## INSTRUCTION
Could you update the items from the line containing "Ambiente della CE" down to the line containing "2 Min. Lesedauer" by swapping "workouts" for "entrenamientos" and changing nothing else? Return only those lines, leaving out the pictures.

## RECORDS FOR THIS EXERCISE
┌──

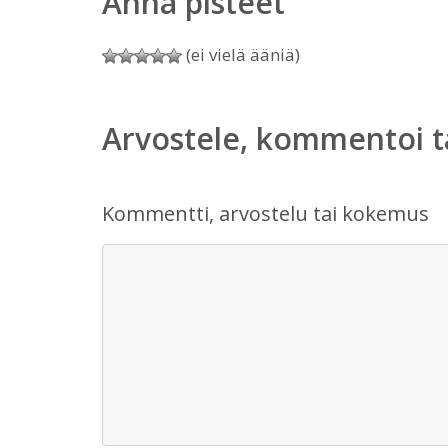
Anna pisteet
(ei vielä ääniä)
Arvostele, kommentoi t
Kommentti, arvostelu tai kokemus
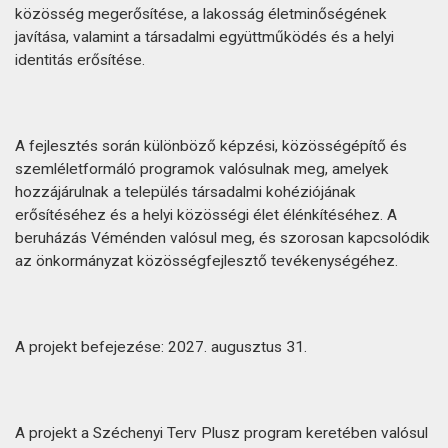
közösség megerősítése, a lakosság életminőségének
javítása, valamint a társadalmi együttműködés és a helyi
identitás erősítése.
A fejlesztés során különböző képzési, közösségépítő és
szemléletformáló programok valósulnak meg, amelyek
hozzájárulnak a település társadalmi kohéziójának
erősítéséhez és a helyi közösségi élet élénkítéséhez. A
beruházás Véménden valósul meg, és szorosan kapcsolódik
az önkormányzat közösségfejlesztő tevékenységéhez.
A projekt befejezése: 2027. augusztus 31.
A projekt a Széchenyi Terv Plusz program keretében valósul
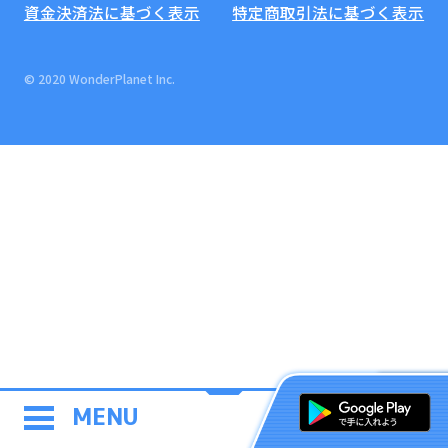
資金決済法に基づく表示
特定商取引法に基づく表示
© 2020 WonderPlanet Inc.
MENU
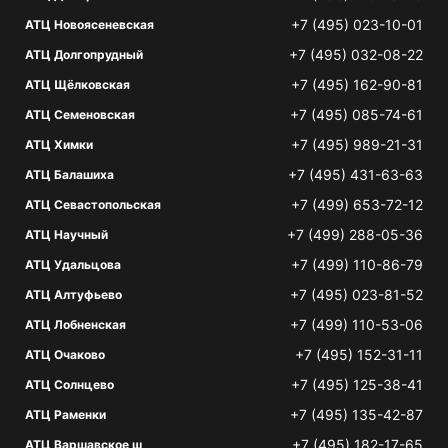
+7 (495) 023-10-01
АТЦ Новоясеневская
+7 (495) 032-08-22
АТЦ Долгопрудный
+7 (495) 162-90-81
АТЦ Щёлковская
+7 (495) 085-74-61
АТЦ Семеновская
+7 (495) 989-21-31
АТЦ Химки
+7 (495) 431-63-63
АТЦ Балашиха
+7 (499) 653-72-12
АТЦ Севастопольская
+7 (499) 288-05-36
АТЦ Научный
+7 (499) 110-86-79
АТЦ Удальцова
+7 (495) 023-81-52
АТЦ Алтуфьево
+7 (499) 110-53-06
АТЦ Лобненская
+7 (495) 152-31-11
АТЦ Очаково
+7 (495) 125-38-41
АТЦ Солнцево
+7 (495) 135-42-87
АТЦ Раменки
+7 (495) 182-17-65
АТЦ Варшавское ш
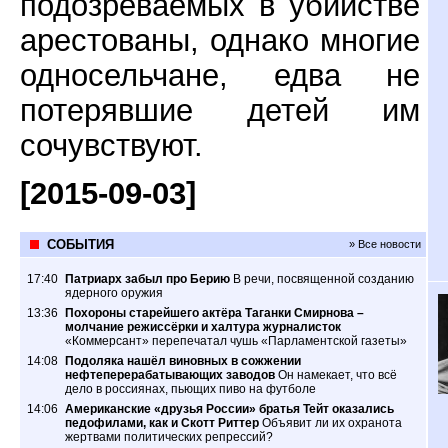
подозреваемых в убийстве
арестованы, однако многие
односельчане, едва не
потерявшие детей им
сочувствуют.
[2015-09-03]
СОБЫТИЯ
» Все новости
17:40
Патриарх забыл про Берию
В речи, посвященной созданию
ядерного оружия
13:36
Похороны старейшего актёра Таганки Смирнова –
молчание режиссёрки и халтура журналисток
«Коммерсант» перепечатал чушь «Парламентской газеты»
14:08
Подоляка нашёл виновных в сожжении
нефтеперерабатывающих заводов
Он намекает, что всё
дело в россиянах, пьющих пиво на футболе
14:06
Американские «друзья России» братья Тейт оказались
педофилами, как и Скотт Риттер
Объявит ли их охранота
жертвами политических репрессий?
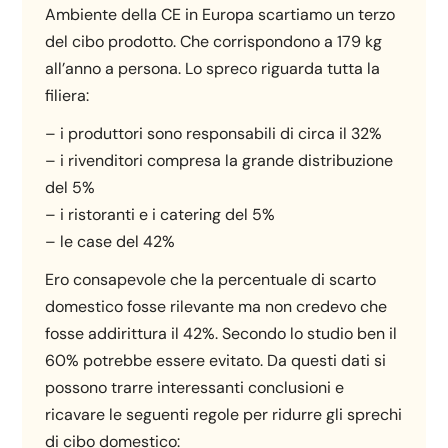
Ambiente della CE in Europa scartiamo un terzo
del cibo prodotto. Che corrispondono a 179 kg
all’anno a persona. Lo spreco riguarda tutta la
filiera:
– i produttori sono responsabili di circa il 32%
– i rivenditori compresa la grande distribuzione
del 5%
– i ristoranti e i catering del 5%
– le case del 42%
Ero consapevole che la percentuale di scarto
domestico fosse rilevante ma non credevo che
fosse addirittura il 42%. Secondo lo studio ben il
60% potrebbe essere evitato. Da questi dati si
possono trarre interessanti conclusioni e
ricavare le seguenti regole per ridurre gli sprechi
di cibo domestico:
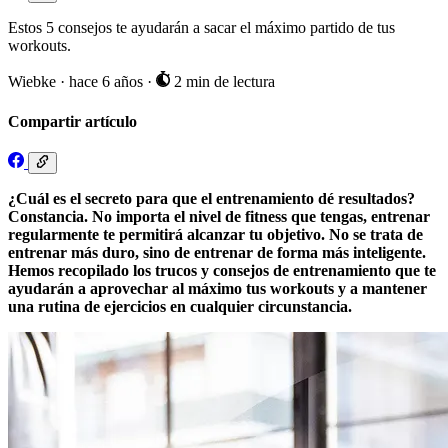
Estos 5 consejos te ayudarán a sacar el máximo partido de tus
workouts.
Wiebke
·
hace 6 años
·
2 min de lectura
Compartir artículo
¿Cuál es el secreto para que el entrenamiento dé resultados?
Constancia. No importa el nivel de fitness que tengas, entrenar
regularmente te permitirá alcanzar tu objetivo. No se trata de
entrenar más duro, sino de entrenar de forma más inteligente.
Hemos recopilado los trucos y consejos de entrenamiento que te
ayudarán a aprovechar al máximo tus workouts y a mantener
una rutina de ejercicios en cualquier circunstancia.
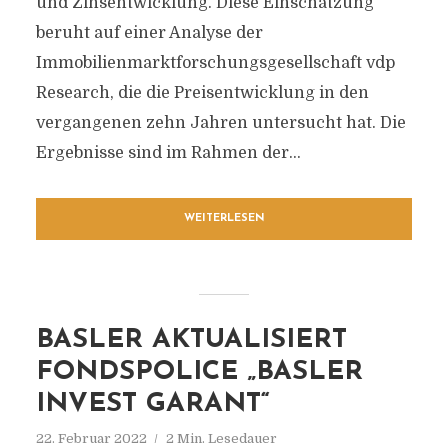
und Zinsentwicklung. Diese Einschätzung
beruht auf einer Analyse der
Immobilienmarktforschungsgesellschaft vdp
Research, die die Preisentwicklung in den
vergangenen zehn Jahren untersucht hat. Die
Ergebnisse sind im Rahmen der...
WEITERLESEN
BASLER AKTUALISIERT
FONDSPOLICE „BASLER
INVEST GARANT“
22. Februar 2022
2 Min. Lesedauer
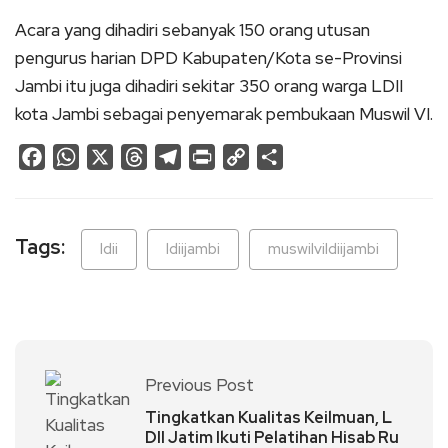
Acara yang dihadiri sebanyak 150 orang utusan
pengurus harian DPD Kabupaten/Kota se-Provinsi
Jambi itu juga dihadiri sekitar 350 orang warga LDII
kota Jambi sebagai penyemarak pembukaan Muswil VI.
Facebook
WhatsApp
X
Threads
Telegram
Print
Copy
Share
Link
Tags:
ldii
ldiijambi
muswilvildiijambi
Previous Post
Tingkatkan Kualitas Keilmuan, L
DII Jatim Ikuti Pelatihan Hisab Ru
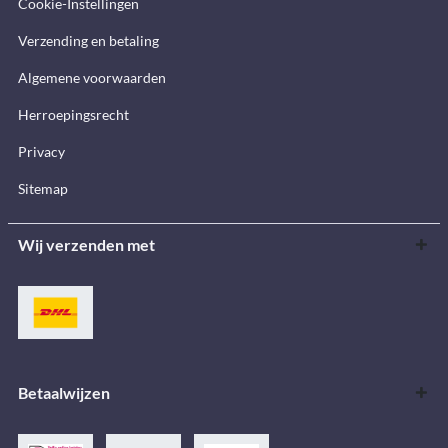
Cookie-Instellingen
Verzending en betaling
Algemene voorwaarden
Herroepingsrecht
Privacy
Sitemap
Wij verzenden met
Betaalwijzen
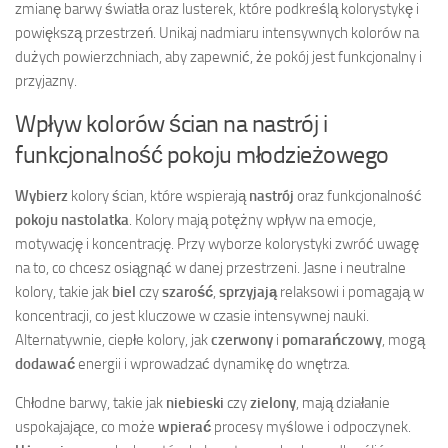
zmianę barwy światła oraz lusterek, które podkreślą kolorystykę i
powiększą przestrzeń. Unikaj nadmiaru intensywnych kolorów na
dużych powierzchniach, aby zapewnić, że pokój jest funkcjonalny i
przyjazny.
Wpływ kolorów ścian na nastrój i
funkcjonalność pokoju młodzieżowego
Wybierz
kolory ścian, które wspierają
nastrój
oraz funkcjonalność
pokoju nastolatka
. Kolory mają potężny wpływ na emocje,
motywację i koncentrację. Przy wyborze kolorystyki zwróć uwagę
na to, co chcesz osiągnąć w danej przestrzeni. Jasne i neutralne
kolory, takie jak
biel
czy
szarość
,
sprzyjają
relaksowi i pomagają w
koncentracji, co jest kluczowe w czasie intensywnej nauki.
Alternatywnie, ciepłe kolory, jak
czerwony
i
pomarańczowy
, mogą
dodawać
energii i wprowadzać dynamikę do wnętrza.
Chłodne barwy, takie jak
niebieski
czy
zielony
, mają działanie
uspokajające, co może
wpierać
procesy myślowe i odpoczynek.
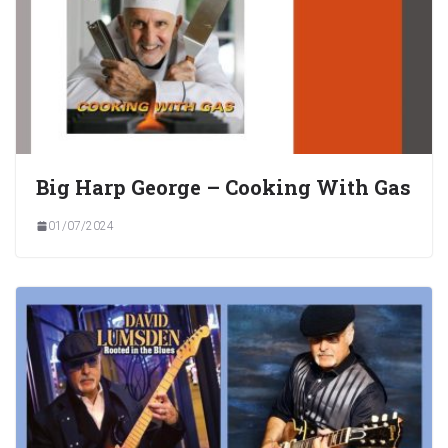
Big Harp George – Cooking With Gas
01/07/2024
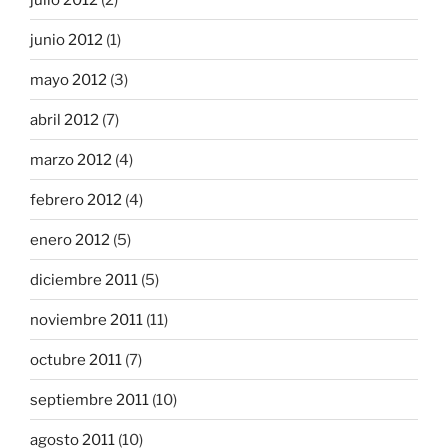
junio 2012
(1)
mayo 2012
(3)
abril 2012
(7)
marzo 2012
(4)
febrero 2012
(4)
enero 2012
(5)
diciembre 2011
(5)
noviembre 2011
(11)
octubre 2011
(7)
septiembre 2011
(10)
agosto 2011
(10)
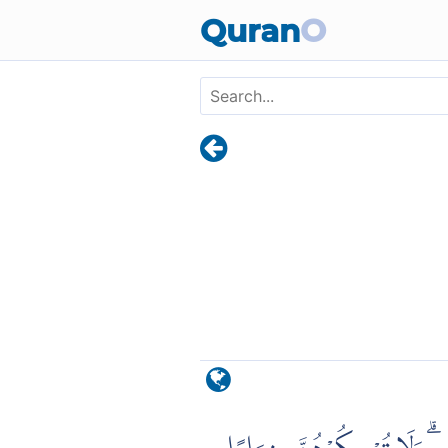
Skip to main content
Quran
O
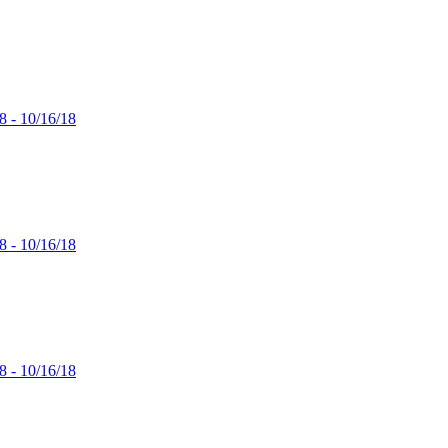
8 - 10/16/18
8 - 10/16/18
8 - 10/16/18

└──

## RESULT OF THIS EXERCISE
Ambiente della CE in Europa scartiamo un terzo
del cibo prodotto. Che corrispondono a 179 kg
all’anno a persona. Lo spreco riguarda tutta la
filiera:
– i produttori sono responsabili di circa il 32%
– i rivenditori compresa la grande distribuzione
del 5%
– i ristoranti e i catering del 5%
– le case del 42%
Ero consapevole che la percentuale di scarto
domestico fosse rilevante ma non credevo che
fosse addirittura il 42%. Secondo lo studio ben il
60% potrebbe essere evitato. Da questi dati si
possono trarre interessanti conclusioni e
ricavare le seguenti regole per ridurre gli sprechi
di cibo domestico:
Estos 5 consejos te ayudarán a sacar el máximo partido de tus
entrenamientos.
Wiebke
·
hace 6 años
·
2 min de lectura
Compartir artículo
¿Cuál es el secreto para que el entrenamiento dé resultados?
Constancia. No importa el nivel de fitness que tengas, entrenar
regularmente te permitirá alcanzar tu objetivo. No se trata de
entrenar más duro, sino de entrenar de forma más inteligente.
Hemos recopilado los trucos y consejos de entrenamiento que te
ayudarán a aprovechar al máximo tus entrenamientos y a mantener
una rutina de ejercicios en cualquier circunstancia.
und Zinsentwicklung. Diese Einschätzung
beruht auf einer Analyse der
Immobilienmarktforschungsgesellschaft vdp
Research, die die Preisentwicklung in den
vergangenen zehn Jahren untersucht hat. Die
Ergebnisse sind im Rahmen der...
WEITERLESEN
BASLER AKTUALISIERT
FONDSPOLICE „BASLER
INVEST GARANT“
22. Februar 2022
2 Min. Lesedauer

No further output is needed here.